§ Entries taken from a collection
▬▬▬▬▬▬

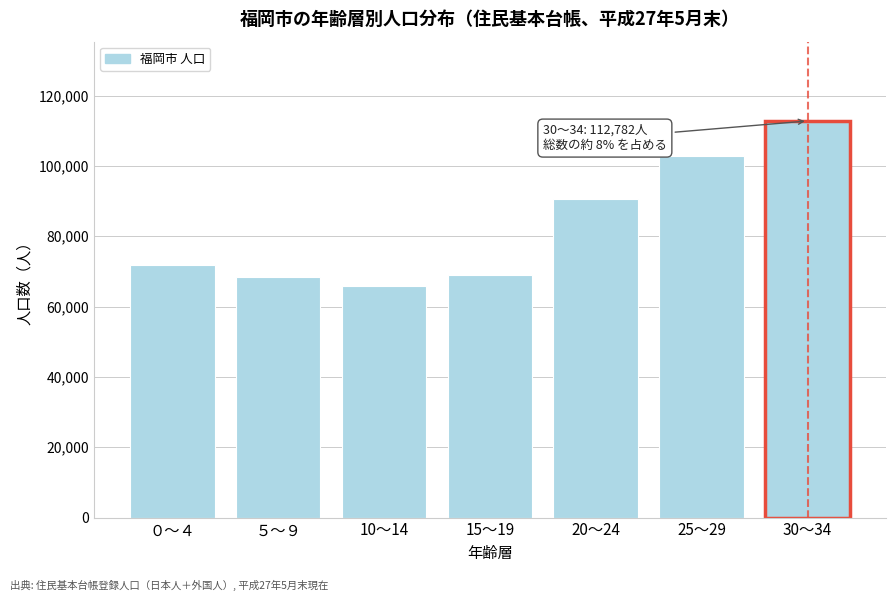

Reading left to right, what are all the values shown in this chart?

０～４=71733	５～９=68389	10～14=65871	15～19=69110	20～24=90599	25～29=102858	30～34=112782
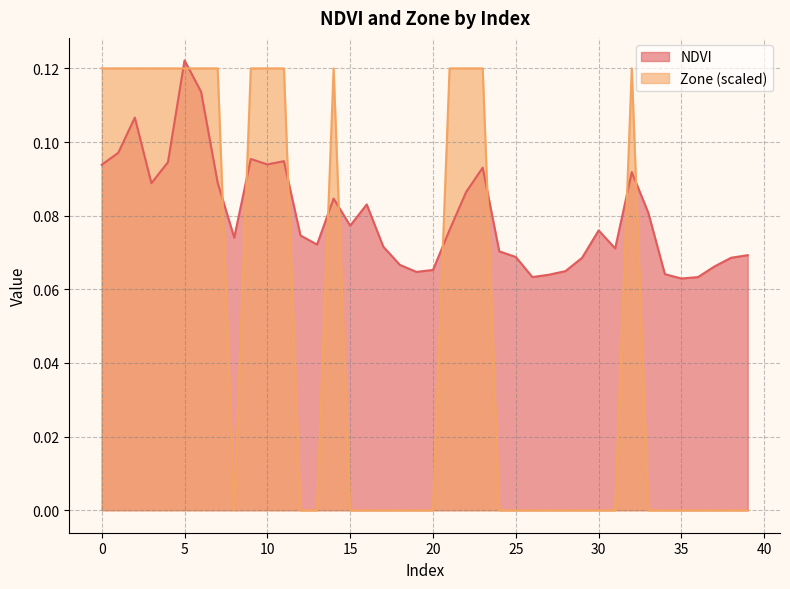

True or false: Zone has a value of 0.0 at 18.

True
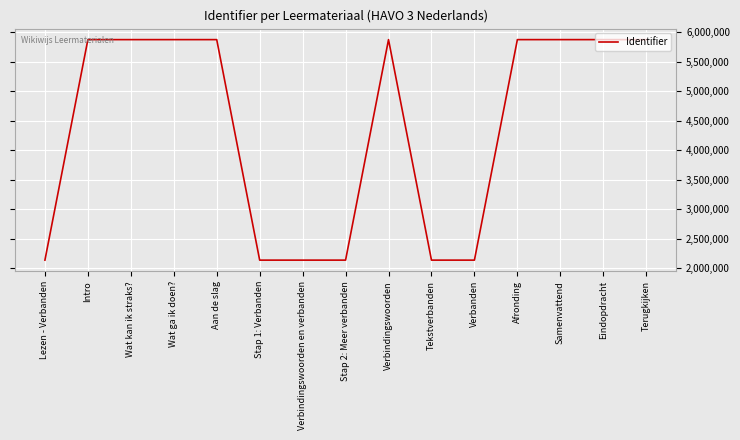

What is the change in value from Wat kan ik straks? to Verbindingswoorden en verbanden?

-3735270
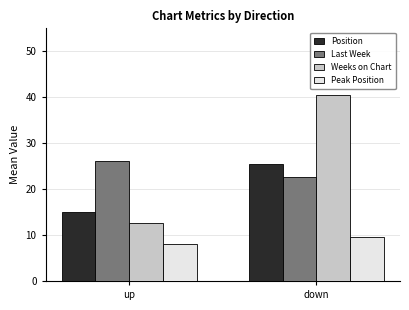

What is the maximum value for Peak Position?

9.6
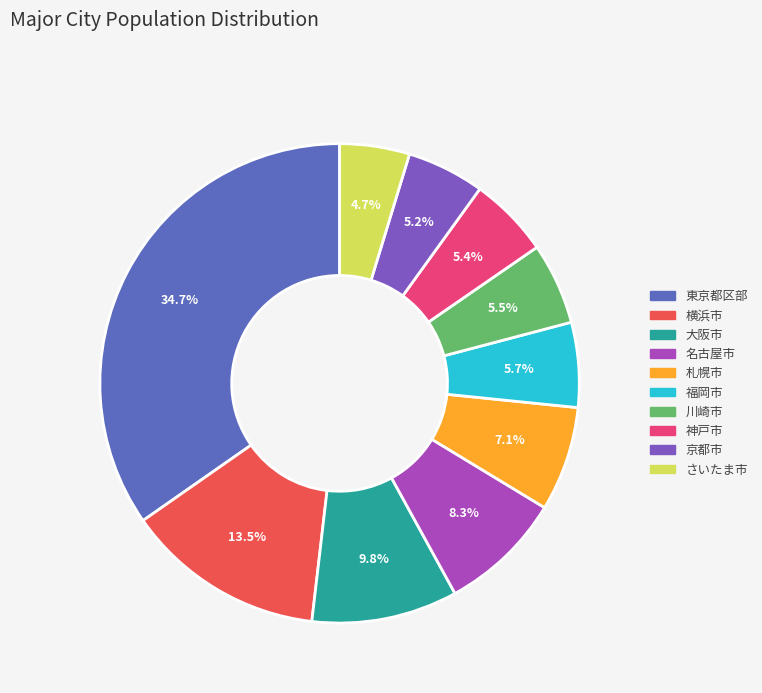

Is there any slice that represents more than half of the pie?

No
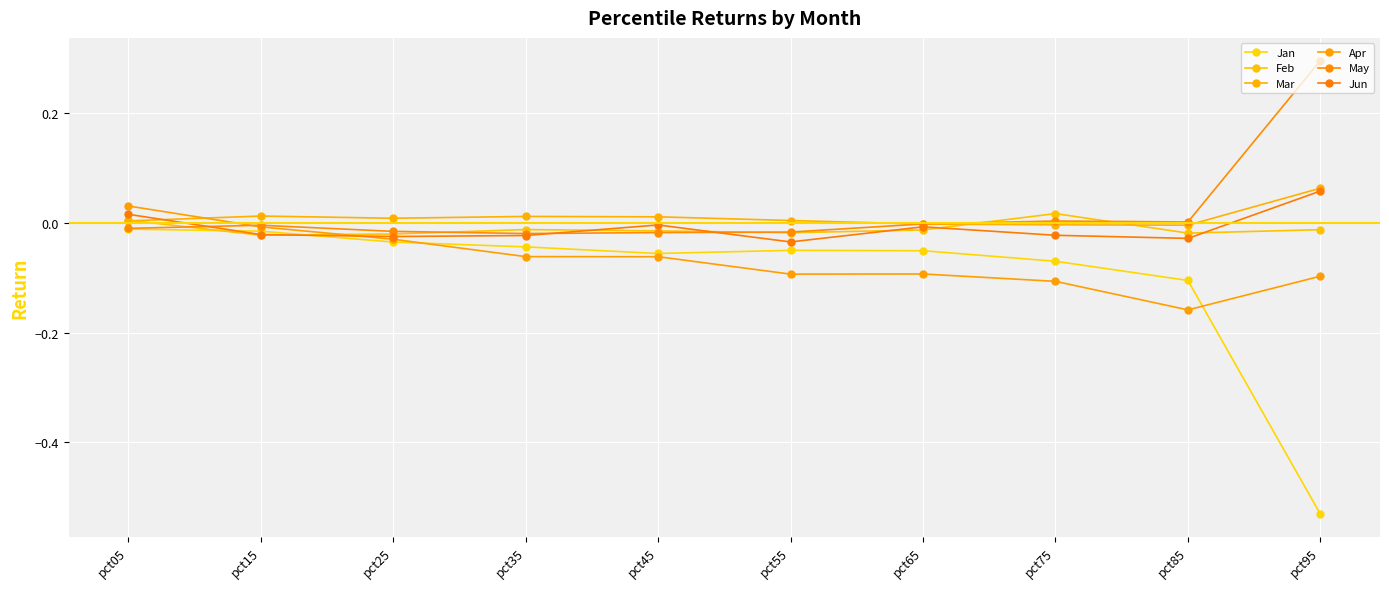

What is the maximum value shown in the chart?

0.3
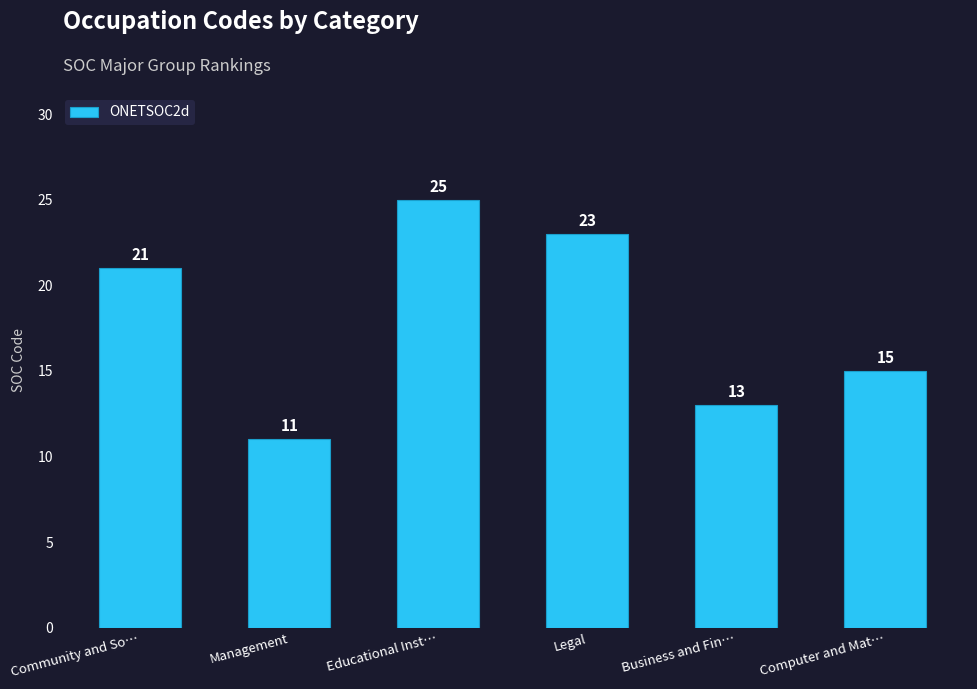

Reading left to right, transcribe all the data shown in this chart.

Community and So…=21	Management=11	Educational Inst…=25	Legal=23	Business and Fin…=13	Computer and Mat…=15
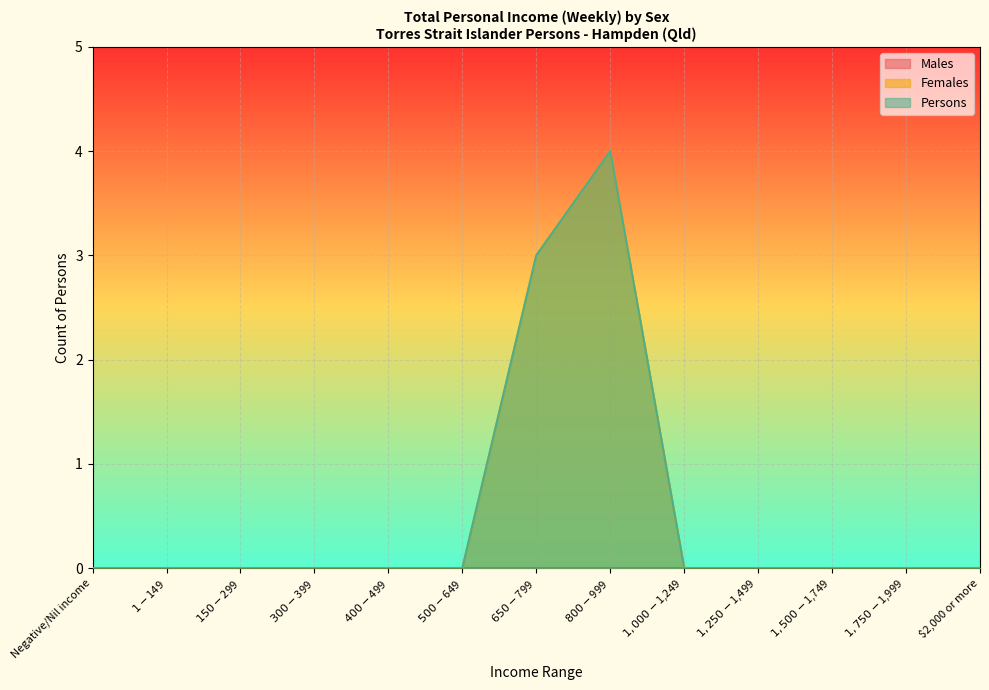

What is the maximum value for Persons?

4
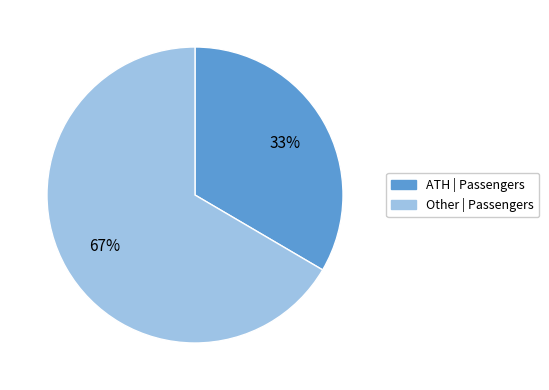

Does any single category account for the majority?

Yes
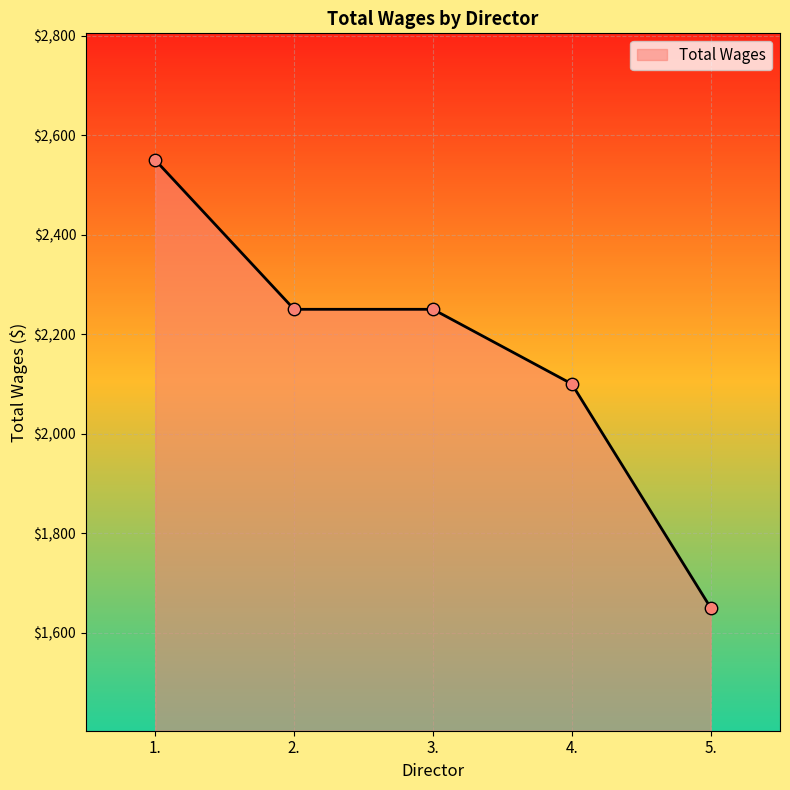

Between 4. and 2., which is larger?

2.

▬▬▬▬▬▬

§ Exercise objective
Can you give all the records again with "maximum value" changed to "highest value", leaving everything else the same and omitting the pictures?

§ Result
Reading left to right, what are all the values shown in this chart?

０～４=71733	５～９=68389	10～14=65871	15～19=69110	20～24=90599	25～29=102858	30～34=112782

True or false: Zone has a value of 0.0 at 18.

True

What is the change in value from Wat kan ik straks? to Verbindingswoorden en verbanden?

-3735270

What is the highest value for Peak Position?

9.6

Is there any slice that represents more than half of the pie?

No

What is the highest value shown in the chart?

0.3

Reading left to right, transcribe all the data shown in this chart.

Community and So…=21	Management=11	Educational Inst…=25	Legal=23	Business and Fin…=13	Computer and Mat…=15

What is the highest value for Persons?

4

Does any single category account for the majority?

Yes

Between 4. and 2., which is larger?

2.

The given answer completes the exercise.